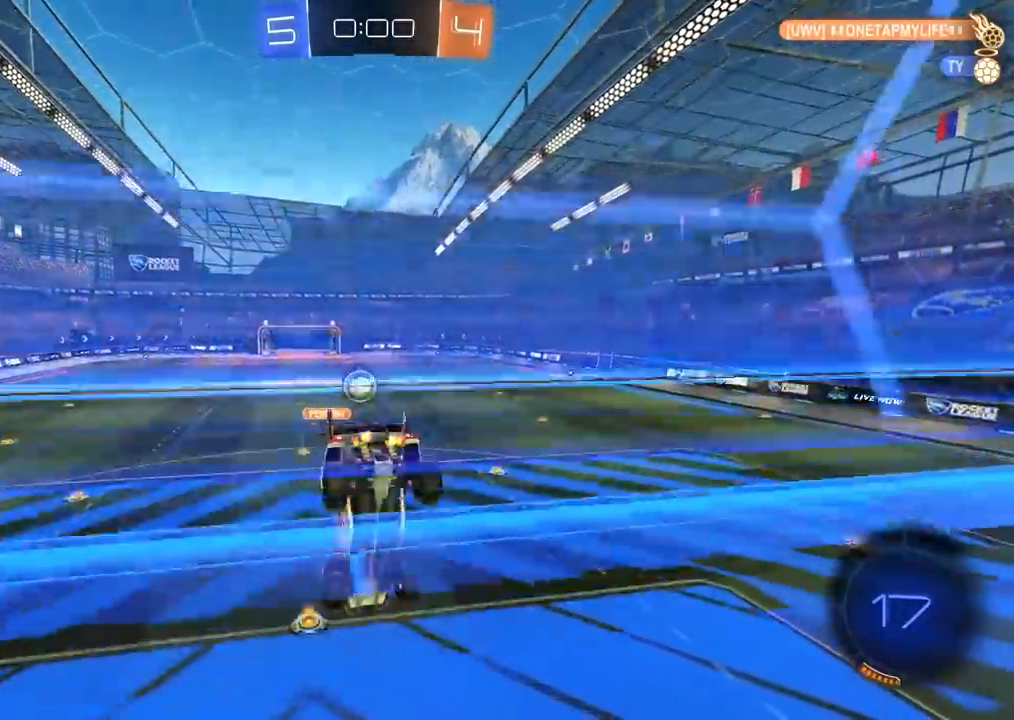
{"dt_ms": 500, "buttons": ["R2"], "left_stick": "center", "right_stick": "center", "events": [[17, "left_stick", "left"], [33, "L1", "down"], [150, "L1", "up"], [267, "left_stick", "center"]]}
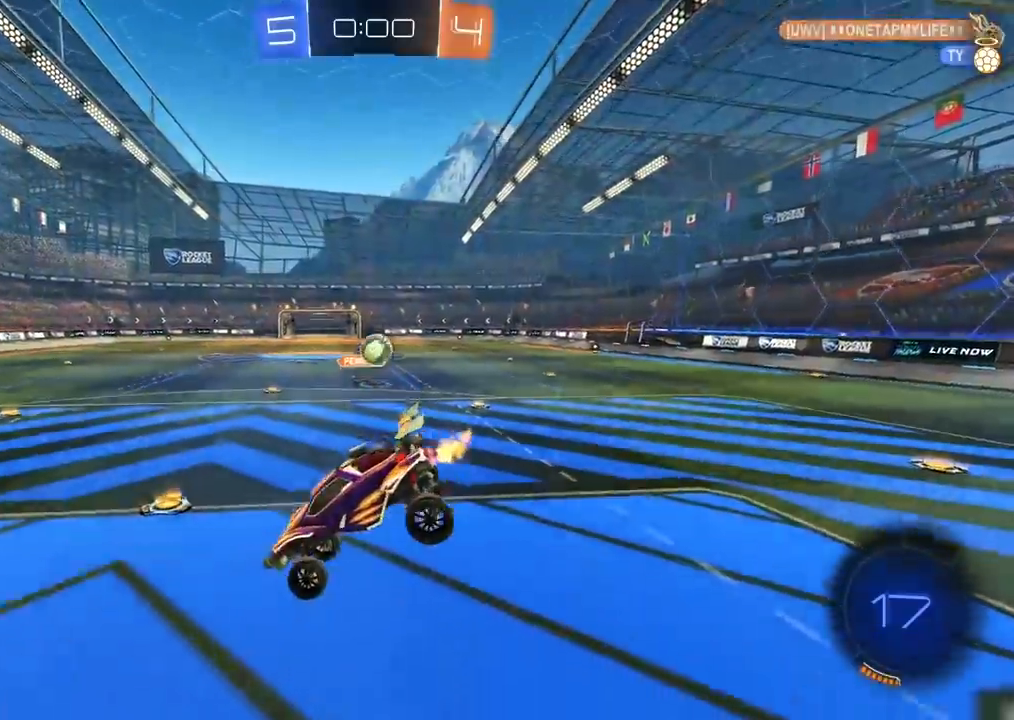
{"dt_ms": 500, "buttons": ["L2"], "left_stick": "right", "right_stick": "center", "events": [[17, "left_stick", "right"], [117, "R2", "up"], [133, "left_stick", "center"], [200, "L2", "down"], [283, "left_stick", "right"]]}
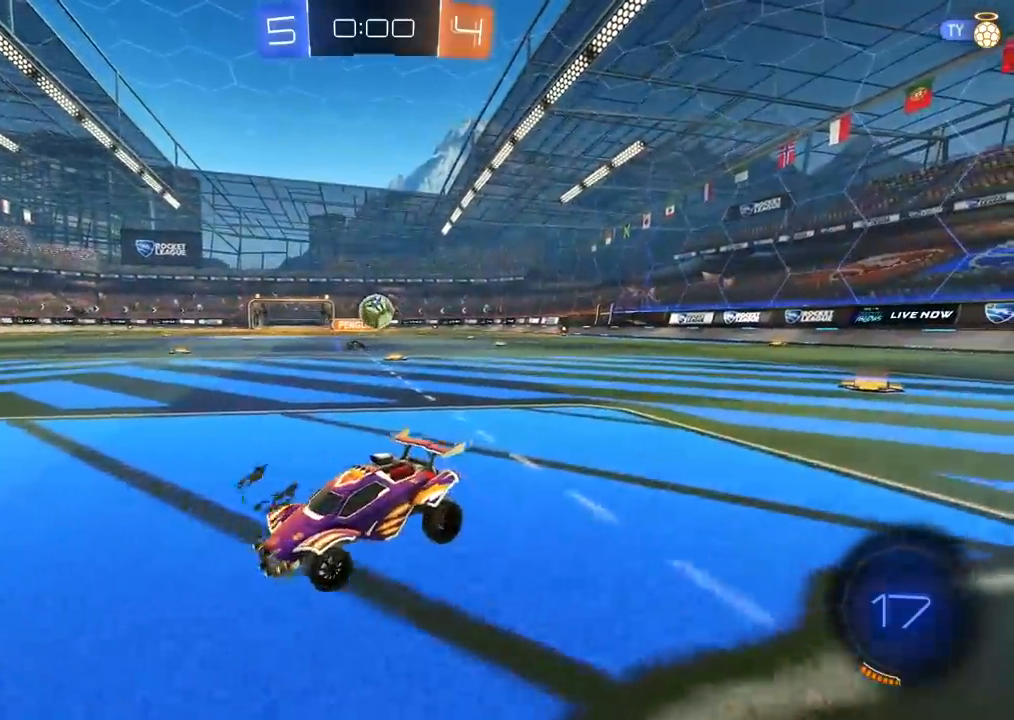
{"dt_ms": 500, "buttons": ["L2"], "left_stick": "left", "right_stick": "center", "events": [[200, "left_stick", "center"], [400, "left_stick", "left"]]}
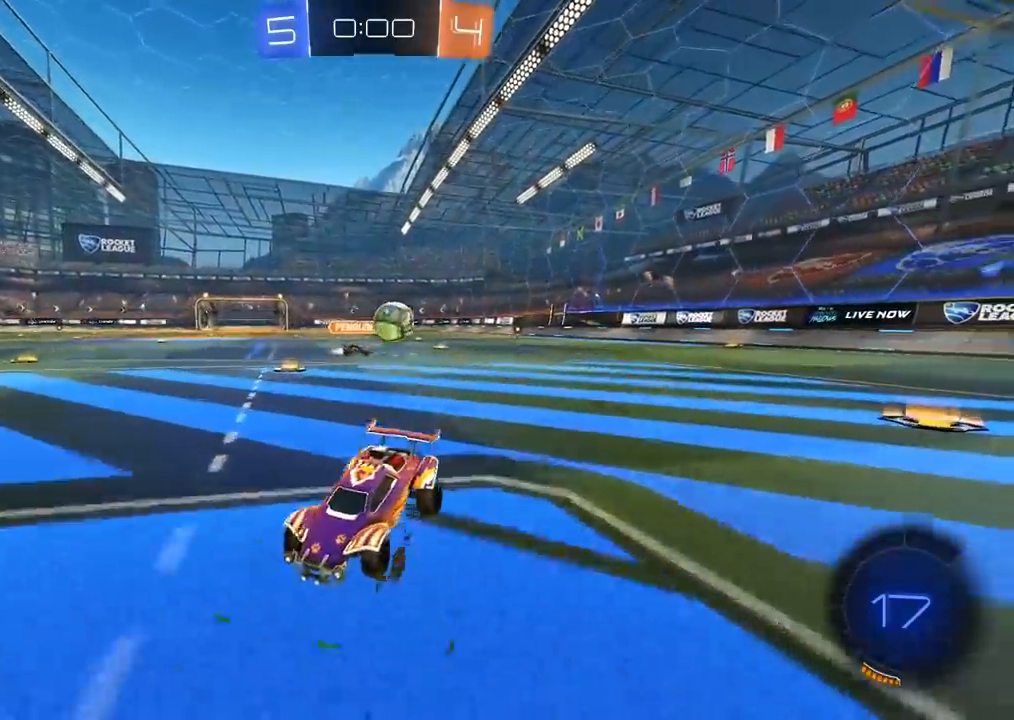
{"dt_ms": 500, "buttons": ["L2"], "left_stick": "center", "right_stick": "center", "events": [[450, "left_stick", "center"]]}
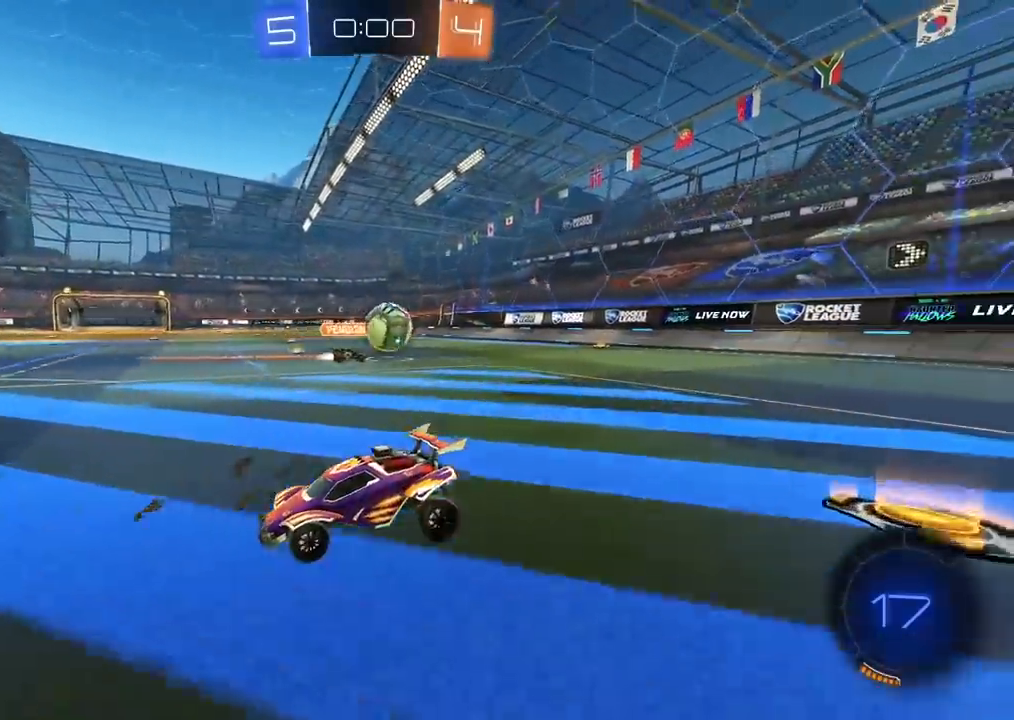
{"dt_ms": 500, "buttons": [], "left_stick": "down", "right_stick": "center", "events": [[167, "CROSS", "down"], [167, "L2", "up"], [183, "left_stick", "down"], [250, "CROSS", "up"], [300, "CROSS", "down"], [500, "CROSS", "up"]]}
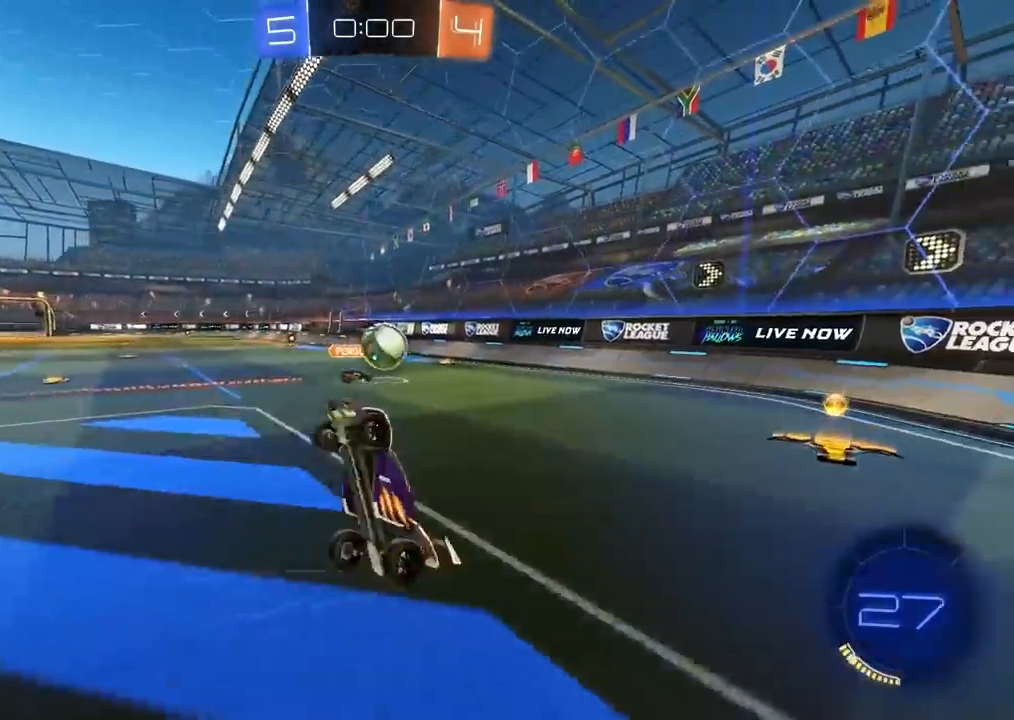
{"dt_ms": 500, "buttons": ["R2"], "left_stick": "up-right", "right_stick": "center", "events": [[33, "L2", "down"], [33, "R2", "down"], [67, "CIRCLE", "down"], [83, "left_stick", "up-left"], [117, "CIRCLE", "up"], [167, "R2", "up"], [233, "left_stick", "up"], [367, "left_stick", "up-right"], [383, "R2", "down"], [417, "L2", "up"]]}
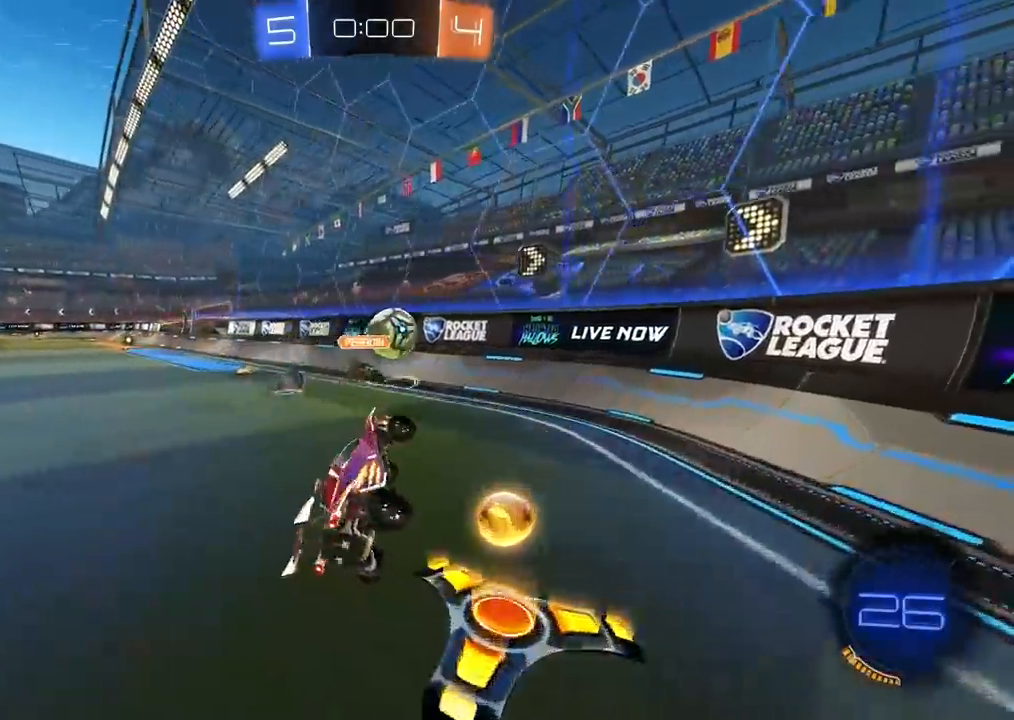
{"dt_ms": 500, "buttons": ["R2"], "left_stick": "up-right", "right_stick": "center", "events": []}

WHAT YOU HAVE TO DO: A verbatim transcription of the listing is expected, with no pictures included.

ANSWER SPACE:
{"dt_ms": 500, "buttons": ["R2"], "left_stick": "center", "right_stick": "center", "events": [[17, "left_stick", "left"], [33, "L1", "down"], [150, "L1", "up"], [267, "left_stick", "center"]]}
{"dt_ms": 500, "buttons": ["L2"], "left_stick": "right", "right_stick": "center", "events": [[17, "left_stick", "right"], [117, "R2", "up"], [133, "left_stick", "center"], [200, "L2", "down"], [283, "left_stick", "right"]]}
{"dt_ms": 500, "buttons": ["L2"], "left_stick": "left", "right_stick": "center", "events": [[200, "left_stick", "center"], [400, "left_stick", "left"]]}
{"dt_ms": 500, "buttons": ["L2"], "left_stick": "center", "right_stick": "center", "events": [[450, "left_stick", "center"]]}
{"dt_ms": 500, "buttons": [], "left_stick": "down", "right_stick": "center", "events": [[167, "CROSS", "down"], [167, "L2", "up"], [183, "left_stick", "down"], [250, "CROSS", "up"], [300, "CROSS", "down"], [500, "CROSS", "up"]]}
{"dt_ms": 500, "buttons": ["R2"], "left_stick": "up-right", "right_stick": "center", "events": [[33, "L2", "down"], [33, "R2", "down"], [67, "CIRCLE", "down"], [83, "left_stick", "up-left"], [117, "CIRCLE", "up"], [167, "R2", "up"], [233, "left_stick", "up"], [367, "left_stick", "up-right"], [383, "R2", "down"], [417, "L2", "up"]]}
{"dt_ms": 500, "buttons": ["R2"], "left_stick": "up-right", "right_stick": "center", "events": []}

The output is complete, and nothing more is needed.